• _BRIEF_:
Please return every line of the records below unchanged, character for character.

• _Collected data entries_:

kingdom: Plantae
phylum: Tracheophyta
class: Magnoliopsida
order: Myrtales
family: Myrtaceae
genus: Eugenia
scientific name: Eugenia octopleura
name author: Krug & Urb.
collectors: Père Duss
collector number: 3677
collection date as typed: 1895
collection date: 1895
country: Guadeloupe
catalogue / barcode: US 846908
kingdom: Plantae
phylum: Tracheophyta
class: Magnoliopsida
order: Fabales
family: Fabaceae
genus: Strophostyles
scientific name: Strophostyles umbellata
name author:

• _ANSWER TO THIS PROBLEM_:
kingdom: Plantae
phylum: Tracheophyta
class: Magnoliopsida
order: Myrtales
family: Myrtaceae
genus: Eugenia
scientific name: Eugenia octopleura
name author: Krug & Urb.
collectors: Père Duss
collector number: 3677
collection date as typed: 1895
collection date: 1895
country: Guadeloupe
catalogue / barcode: US 846908
kingdom: Plantae
phylum: Tracheophyta
class: Magnoliopsida
order: Fabales
family: Fabaceae
genus: Strophostyles
scientific name: Strophostyles umbellata
name author:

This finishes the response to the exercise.